Em relação ao transporte, Maluf explica que os avanços em relação à qualidade do diesel e os padrões de exigência de redução de emissões para automóveis continuam sendo atualizados constantemente. No entanto as regulamentações têm furos, como, por exemplo, a motocicletas, que tiveram diminuído o tempo de vida útil dos catalisadores, a falta de regras para motores estacionários e a falta de atualização para máquinas agrícolas e equipamentos de mineração.
Então, diz Maluf, na falta de legislação específica, o que a ministra Marina Silva vem tentando fazer é que a legislação de qualidade do ar seja indutora de políticas de controle de qualidade de motores e de combustíveis.Em relação ao Plano Nacional de Mobilidade Elétrica, que foi proposto ainda no governo Temer, ele nunca avançou e ainda está engavetado. Mas, o Brasil tem um outro diferencial, os biocombustíveis.
O país é muito competitivo na produção de etanol, o que abre o espaço para os veículos híbridos elétricos/etanol. O etanol tem baixa emissão de particulados e um balanço positivo nas emissões de CO². No entanto, tem problemas com ozônio e Nox, que impactam a formação de ozônio na troposfera.“Os motores flex não permitem uma calibragem 100% para nenhum dos dois combustíveis”, explica Maluf.
Em algum momento temos de trabalhar sobre isso e, talvez, eliminar a opção pelo uso de gasolina. “Assim melhoramos o desempenho em termos de emissões e poluição geral”. Ele lembra que é preciso olhar para a frota circulante já existente e que precisa ser descarbonizada. “Nós já temos a solução, é fortalecer o uso de etanol e melhorar a regulagem dos motores”, explica. Para Maluf a busca por novas tecnologias, mais modernas, é necessária, mas a realidade de uma enorme frota em circulação se impõe.
A professora Flávia Luciane Consoni de Mello coloca que existem questões estruturantes na preparação de uma transição para o futuro, tanto em termos de motivações, como em objetivos. A professora explica que há questões de saúde pública, de mudanças climáticas, qualidade do ar.

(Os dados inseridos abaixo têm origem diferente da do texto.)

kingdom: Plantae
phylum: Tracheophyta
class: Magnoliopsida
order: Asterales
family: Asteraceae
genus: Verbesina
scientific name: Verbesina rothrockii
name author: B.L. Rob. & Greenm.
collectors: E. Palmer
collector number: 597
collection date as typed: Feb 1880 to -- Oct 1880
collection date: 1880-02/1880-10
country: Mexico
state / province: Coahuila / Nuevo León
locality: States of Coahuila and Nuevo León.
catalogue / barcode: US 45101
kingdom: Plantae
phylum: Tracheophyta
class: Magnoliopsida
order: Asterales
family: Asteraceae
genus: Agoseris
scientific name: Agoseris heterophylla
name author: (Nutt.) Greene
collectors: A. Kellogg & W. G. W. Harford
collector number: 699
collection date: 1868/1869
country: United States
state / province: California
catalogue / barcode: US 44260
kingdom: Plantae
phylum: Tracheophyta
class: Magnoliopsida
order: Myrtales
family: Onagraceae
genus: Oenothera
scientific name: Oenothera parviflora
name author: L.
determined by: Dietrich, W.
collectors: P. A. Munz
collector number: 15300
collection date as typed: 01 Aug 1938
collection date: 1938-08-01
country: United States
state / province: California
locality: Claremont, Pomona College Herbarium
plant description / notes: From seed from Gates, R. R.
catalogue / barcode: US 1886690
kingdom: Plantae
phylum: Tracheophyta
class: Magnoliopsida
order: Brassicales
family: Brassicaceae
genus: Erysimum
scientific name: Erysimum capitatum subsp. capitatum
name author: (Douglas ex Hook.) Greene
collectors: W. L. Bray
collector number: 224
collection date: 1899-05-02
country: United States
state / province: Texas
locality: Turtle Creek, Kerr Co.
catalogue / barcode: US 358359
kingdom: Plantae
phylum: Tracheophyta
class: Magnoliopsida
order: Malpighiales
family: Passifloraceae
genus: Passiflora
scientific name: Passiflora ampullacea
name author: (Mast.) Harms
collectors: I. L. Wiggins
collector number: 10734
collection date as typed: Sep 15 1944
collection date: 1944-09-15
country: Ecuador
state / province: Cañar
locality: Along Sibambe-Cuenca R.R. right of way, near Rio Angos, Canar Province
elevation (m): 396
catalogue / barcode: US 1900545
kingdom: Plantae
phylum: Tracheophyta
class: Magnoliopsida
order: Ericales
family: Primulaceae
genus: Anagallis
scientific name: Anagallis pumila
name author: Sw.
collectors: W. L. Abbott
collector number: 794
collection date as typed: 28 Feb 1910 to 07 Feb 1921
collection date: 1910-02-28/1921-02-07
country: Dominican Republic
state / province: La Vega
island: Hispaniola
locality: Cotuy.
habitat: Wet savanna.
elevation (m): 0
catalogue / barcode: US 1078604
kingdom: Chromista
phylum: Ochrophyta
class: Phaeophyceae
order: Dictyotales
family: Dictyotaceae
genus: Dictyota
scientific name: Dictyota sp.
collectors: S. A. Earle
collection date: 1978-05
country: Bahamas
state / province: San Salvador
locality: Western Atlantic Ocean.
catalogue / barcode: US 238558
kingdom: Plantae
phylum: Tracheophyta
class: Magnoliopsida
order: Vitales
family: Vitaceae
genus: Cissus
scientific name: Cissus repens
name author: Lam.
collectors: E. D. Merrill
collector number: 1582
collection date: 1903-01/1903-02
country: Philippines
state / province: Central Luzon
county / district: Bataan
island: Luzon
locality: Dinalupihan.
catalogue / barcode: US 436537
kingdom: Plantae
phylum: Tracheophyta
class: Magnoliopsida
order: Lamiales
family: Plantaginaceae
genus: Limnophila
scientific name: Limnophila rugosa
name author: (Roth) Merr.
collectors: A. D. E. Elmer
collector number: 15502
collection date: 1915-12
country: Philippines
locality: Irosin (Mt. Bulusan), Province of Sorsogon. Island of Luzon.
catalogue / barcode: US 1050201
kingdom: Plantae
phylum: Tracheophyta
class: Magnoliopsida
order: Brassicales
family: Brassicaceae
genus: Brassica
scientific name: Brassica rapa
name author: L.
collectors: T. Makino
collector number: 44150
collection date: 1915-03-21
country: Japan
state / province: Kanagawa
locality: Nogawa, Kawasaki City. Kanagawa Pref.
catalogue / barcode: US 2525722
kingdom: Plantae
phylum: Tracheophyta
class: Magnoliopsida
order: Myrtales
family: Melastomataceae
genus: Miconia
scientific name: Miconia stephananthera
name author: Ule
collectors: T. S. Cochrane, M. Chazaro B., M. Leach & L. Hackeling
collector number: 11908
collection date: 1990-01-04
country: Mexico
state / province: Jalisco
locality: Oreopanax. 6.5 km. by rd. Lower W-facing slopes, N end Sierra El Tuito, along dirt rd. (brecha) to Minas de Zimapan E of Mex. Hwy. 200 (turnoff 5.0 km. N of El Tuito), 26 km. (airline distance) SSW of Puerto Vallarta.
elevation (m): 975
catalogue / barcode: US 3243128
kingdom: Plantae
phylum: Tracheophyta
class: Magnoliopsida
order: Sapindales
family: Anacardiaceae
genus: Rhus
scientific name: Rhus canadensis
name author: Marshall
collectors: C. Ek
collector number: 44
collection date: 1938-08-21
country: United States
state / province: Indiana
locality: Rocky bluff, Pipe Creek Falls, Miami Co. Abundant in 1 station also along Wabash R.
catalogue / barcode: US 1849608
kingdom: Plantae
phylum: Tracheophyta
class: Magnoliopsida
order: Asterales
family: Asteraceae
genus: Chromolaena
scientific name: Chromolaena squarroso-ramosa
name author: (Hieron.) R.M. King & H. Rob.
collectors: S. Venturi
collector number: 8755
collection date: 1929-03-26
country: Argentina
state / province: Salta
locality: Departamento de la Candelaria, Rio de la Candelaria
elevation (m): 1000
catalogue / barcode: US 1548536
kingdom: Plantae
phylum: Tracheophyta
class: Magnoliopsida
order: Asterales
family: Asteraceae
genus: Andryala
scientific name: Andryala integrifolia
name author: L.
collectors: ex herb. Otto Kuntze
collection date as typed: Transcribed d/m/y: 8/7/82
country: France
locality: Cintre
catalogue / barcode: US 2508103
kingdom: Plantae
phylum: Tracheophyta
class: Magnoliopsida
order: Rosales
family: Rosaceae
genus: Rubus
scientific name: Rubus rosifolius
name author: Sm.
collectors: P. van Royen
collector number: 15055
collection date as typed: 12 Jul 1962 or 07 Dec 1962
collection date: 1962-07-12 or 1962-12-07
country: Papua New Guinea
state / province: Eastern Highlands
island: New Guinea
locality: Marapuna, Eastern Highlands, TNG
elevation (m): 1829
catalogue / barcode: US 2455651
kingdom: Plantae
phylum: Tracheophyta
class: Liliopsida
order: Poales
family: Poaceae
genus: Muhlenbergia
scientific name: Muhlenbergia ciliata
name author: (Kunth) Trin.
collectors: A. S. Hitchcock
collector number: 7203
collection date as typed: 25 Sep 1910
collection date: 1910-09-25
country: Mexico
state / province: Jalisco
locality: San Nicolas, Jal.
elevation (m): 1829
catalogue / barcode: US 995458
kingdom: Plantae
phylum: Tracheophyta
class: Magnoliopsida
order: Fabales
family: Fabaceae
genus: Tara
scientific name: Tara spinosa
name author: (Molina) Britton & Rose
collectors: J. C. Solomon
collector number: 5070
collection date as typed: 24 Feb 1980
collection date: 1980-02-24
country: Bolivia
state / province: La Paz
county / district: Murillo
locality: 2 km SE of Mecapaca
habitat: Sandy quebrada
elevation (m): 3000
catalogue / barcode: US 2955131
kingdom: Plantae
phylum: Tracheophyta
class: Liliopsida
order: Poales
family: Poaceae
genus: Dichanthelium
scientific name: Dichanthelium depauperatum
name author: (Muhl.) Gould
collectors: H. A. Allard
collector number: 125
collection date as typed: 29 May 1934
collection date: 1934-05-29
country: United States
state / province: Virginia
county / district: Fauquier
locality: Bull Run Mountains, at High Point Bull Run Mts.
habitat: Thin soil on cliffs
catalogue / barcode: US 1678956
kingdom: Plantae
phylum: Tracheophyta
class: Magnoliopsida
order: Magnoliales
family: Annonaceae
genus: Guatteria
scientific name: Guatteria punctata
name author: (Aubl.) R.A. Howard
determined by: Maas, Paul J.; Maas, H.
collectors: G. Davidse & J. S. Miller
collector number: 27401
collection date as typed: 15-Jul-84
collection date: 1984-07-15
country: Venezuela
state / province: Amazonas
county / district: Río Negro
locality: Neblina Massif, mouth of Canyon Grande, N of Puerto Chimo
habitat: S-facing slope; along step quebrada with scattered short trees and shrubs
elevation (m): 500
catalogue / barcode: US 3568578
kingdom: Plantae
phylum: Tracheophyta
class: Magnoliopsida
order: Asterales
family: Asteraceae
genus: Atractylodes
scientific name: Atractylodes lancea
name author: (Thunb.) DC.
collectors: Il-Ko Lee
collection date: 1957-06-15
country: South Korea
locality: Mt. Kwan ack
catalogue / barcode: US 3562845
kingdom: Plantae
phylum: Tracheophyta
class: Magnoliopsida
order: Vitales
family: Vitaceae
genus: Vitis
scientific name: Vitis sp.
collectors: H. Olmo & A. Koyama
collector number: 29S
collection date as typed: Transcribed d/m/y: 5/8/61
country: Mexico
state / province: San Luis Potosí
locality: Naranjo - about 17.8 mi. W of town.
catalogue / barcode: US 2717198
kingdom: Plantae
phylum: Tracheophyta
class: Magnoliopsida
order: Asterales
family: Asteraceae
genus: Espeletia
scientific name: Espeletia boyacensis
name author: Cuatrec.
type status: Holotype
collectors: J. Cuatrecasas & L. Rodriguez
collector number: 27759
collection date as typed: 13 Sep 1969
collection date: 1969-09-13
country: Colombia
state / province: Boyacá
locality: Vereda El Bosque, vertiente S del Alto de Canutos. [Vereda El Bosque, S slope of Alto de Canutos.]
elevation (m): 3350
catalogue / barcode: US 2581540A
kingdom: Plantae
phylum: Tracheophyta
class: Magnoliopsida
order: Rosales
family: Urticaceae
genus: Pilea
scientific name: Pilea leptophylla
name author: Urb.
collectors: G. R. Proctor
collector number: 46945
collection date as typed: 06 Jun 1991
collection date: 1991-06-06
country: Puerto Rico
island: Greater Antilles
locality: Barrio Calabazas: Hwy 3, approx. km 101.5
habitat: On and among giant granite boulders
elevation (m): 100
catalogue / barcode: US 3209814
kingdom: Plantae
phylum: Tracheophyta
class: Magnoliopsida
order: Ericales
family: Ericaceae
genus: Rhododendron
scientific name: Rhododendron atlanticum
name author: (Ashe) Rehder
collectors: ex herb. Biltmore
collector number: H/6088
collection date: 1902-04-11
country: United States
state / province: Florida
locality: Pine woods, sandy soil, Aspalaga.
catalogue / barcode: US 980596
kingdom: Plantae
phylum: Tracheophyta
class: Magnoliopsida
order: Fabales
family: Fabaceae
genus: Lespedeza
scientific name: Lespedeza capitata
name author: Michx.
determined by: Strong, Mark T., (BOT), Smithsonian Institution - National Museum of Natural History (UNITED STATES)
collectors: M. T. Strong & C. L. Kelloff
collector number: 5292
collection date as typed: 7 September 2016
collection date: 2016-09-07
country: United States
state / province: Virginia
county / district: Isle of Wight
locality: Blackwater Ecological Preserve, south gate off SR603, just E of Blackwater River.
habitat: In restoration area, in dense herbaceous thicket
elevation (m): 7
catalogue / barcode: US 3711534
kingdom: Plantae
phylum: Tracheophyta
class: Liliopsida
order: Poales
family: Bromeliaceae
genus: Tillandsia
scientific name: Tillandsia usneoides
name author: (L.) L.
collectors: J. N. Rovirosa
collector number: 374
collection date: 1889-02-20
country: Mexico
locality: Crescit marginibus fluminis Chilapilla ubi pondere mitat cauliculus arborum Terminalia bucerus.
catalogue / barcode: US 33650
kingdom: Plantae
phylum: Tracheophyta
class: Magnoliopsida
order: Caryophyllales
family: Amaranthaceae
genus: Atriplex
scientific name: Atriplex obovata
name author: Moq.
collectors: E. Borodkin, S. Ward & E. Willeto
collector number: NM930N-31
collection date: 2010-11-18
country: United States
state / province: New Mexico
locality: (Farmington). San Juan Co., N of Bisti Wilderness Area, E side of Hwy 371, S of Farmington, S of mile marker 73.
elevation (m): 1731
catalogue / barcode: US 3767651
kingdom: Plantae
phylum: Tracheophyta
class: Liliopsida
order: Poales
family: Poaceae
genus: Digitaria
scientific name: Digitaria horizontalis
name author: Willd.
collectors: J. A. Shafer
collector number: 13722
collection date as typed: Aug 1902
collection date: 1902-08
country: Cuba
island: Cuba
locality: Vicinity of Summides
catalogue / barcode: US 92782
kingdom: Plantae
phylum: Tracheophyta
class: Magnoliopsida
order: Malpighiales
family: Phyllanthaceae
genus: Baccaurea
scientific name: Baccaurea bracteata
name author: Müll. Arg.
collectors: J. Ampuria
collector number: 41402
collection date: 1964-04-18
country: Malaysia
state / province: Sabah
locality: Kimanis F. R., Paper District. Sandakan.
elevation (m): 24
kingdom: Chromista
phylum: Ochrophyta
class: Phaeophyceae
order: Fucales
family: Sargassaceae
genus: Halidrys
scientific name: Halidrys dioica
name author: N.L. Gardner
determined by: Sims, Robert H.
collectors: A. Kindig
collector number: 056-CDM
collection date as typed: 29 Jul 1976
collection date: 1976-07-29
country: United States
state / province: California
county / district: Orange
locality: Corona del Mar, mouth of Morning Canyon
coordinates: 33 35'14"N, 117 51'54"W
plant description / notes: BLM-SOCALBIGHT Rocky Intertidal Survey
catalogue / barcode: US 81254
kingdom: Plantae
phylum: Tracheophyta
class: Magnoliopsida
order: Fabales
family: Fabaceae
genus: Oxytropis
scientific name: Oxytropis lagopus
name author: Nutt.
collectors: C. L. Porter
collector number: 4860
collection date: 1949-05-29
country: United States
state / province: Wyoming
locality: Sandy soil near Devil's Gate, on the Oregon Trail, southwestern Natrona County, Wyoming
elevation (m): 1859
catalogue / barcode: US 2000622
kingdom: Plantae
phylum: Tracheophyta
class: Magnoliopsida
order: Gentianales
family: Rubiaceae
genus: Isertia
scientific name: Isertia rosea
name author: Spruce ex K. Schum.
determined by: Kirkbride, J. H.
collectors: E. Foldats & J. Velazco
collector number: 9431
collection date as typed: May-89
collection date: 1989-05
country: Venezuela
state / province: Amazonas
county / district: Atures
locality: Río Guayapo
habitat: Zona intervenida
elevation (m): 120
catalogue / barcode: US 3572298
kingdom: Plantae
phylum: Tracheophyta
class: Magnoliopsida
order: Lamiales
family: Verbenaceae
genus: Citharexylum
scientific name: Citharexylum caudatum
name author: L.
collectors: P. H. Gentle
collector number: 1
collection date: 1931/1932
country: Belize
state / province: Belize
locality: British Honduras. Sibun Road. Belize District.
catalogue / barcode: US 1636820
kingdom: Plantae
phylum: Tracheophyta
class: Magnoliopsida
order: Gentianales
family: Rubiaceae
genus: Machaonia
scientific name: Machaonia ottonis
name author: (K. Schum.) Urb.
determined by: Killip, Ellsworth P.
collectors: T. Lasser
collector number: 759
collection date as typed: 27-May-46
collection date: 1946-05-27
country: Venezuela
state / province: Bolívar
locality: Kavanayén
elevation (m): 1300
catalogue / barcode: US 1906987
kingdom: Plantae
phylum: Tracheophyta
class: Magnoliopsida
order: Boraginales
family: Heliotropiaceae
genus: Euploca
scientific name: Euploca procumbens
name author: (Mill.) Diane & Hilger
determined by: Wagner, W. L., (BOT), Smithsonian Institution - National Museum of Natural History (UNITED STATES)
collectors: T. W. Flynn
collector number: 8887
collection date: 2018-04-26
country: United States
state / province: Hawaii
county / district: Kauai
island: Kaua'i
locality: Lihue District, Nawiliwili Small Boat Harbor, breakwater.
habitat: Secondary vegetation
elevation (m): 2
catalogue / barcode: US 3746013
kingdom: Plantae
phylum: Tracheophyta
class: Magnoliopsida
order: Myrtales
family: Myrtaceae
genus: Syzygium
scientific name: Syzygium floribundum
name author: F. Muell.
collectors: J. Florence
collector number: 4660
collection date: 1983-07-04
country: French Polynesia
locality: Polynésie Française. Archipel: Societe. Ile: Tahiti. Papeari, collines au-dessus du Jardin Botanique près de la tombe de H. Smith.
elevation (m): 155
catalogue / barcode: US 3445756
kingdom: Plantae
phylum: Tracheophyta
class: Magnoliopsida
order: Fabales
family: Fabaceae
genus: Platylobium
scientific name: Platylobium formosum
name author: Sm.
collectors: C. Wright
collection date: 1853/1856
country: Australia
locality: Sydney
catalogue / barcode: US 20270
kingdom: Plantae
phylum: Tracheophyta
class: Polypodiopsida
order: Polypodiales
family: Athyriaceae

E a necessidade de preparação estratégica da indústria, do setor de serviços e, também, a preparação das pessoas para trabalharem com as novas tecnologias. Isso sem falar em segurança energética, que deve ficar sempre no radar.Ela destaca a necessidade de se olhar para dois cenários. Um deles é o que temos hoje no Brasil em termos de modais. Uma frota de 63 milhões de veículos e quando olhamos para todos os modais o número fica ainda mais expressivo. Então, é preciso conciliar o presente e o futuro. Ela afirma que o biocombustível é uma opção presente.
O mundo está olhando de uma forma incisiva para a eletrificação do transporte. Mas não dá para olhar apenas para o automóvel, tem de caminhar junto com o planejamento urbano, a criação de eletropostos e outros detalhes. No entanto, a professora alerta que não se trata da eliminação de motores a combustão, mas sim de se eliminar o uso de combustíveis fósseis até 2035, que é o compromisso geral. Isso abre espaço para o diesel sintético, para o biodiesel, áreas em que o Brasil tem grande potencial.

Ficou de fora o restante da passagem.